Additionally, authorities have begun to brace themselves for the weeks ahead: crime and violence is usually on an uptick for the summer months. And thus far, Columbus this year has seen hundreds more shootings than years past.
There is no agreement, nor is there yet a real answer, to how to bring down the amount of violence. Suggestions float abound for those who wish to carry firearms and enforce their Amendment rights, while others insist that taking away such tools prevents tragedies from happening.
Yet, even as debates fly, I believe an important point is being ignored; it is true that arguments of mental disruption exist for violent acts but there is something broader that should be addressed.
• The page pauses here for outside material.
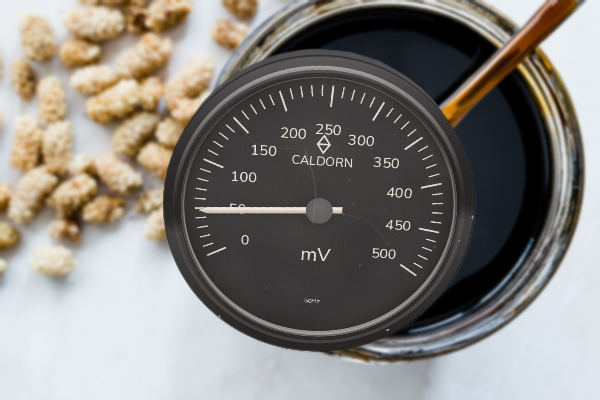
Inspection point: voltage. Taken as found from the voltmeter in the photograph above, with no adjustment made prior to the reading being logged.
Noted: 50 mV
2021 has come hot on the heels after one of the most chaotic years globally, true. But the year past in the US especially has highlighted how much tension still remains between people. Unfairness and frustration cause people to lose their minds and thus begins more extreme actions than simply shouting or expressing anger: violence.
As a child, I heard often the stories left and right detailing all kinds of gun violence: Sandy Hook, Columbine, and of course plenty in the mixed basket of the previous few years. But beyond the obviously “deranged” state of the people causing these tragedies comes something deeper, and that is the real emotion.
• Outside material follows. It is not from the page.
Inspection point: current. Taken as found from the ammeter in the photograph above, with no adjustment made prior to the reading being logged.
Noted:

A recent shooting that occurred in Pennsylvania from the past year spoke of a man who pulled an AK-47 on authorities after being chased from a cigar store for the most mundane of reasons: refusing to wear a mask. Obviously, the political undertones of wearing a mask are deeply explored.
But what did not come to light until after the gunman was injured was a more heavy tale: he had just lost his job and custody of his son. It’s hard to imagine myself or anyone in the exact same shoes as this man, but I very much feel the raw anger that comes behind losing a job and the ability to see your own flesh and blood.
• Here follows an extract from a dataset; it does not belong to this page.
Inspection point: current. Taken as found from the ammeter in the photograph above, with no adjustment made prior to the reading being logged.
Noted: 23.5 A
Life, obviously, is never fair. It’s not possible to prevent every single thing that will make us throw a chair in frustration, or cry our eyes out. But as the answer to preventing violence continues to be searched for, and Columbus City Hall continues to be bathed in orange light, it’s important to always remember that behind every knife or gun is a person no longer capable of handling their anger. This is the real meaning of awareness.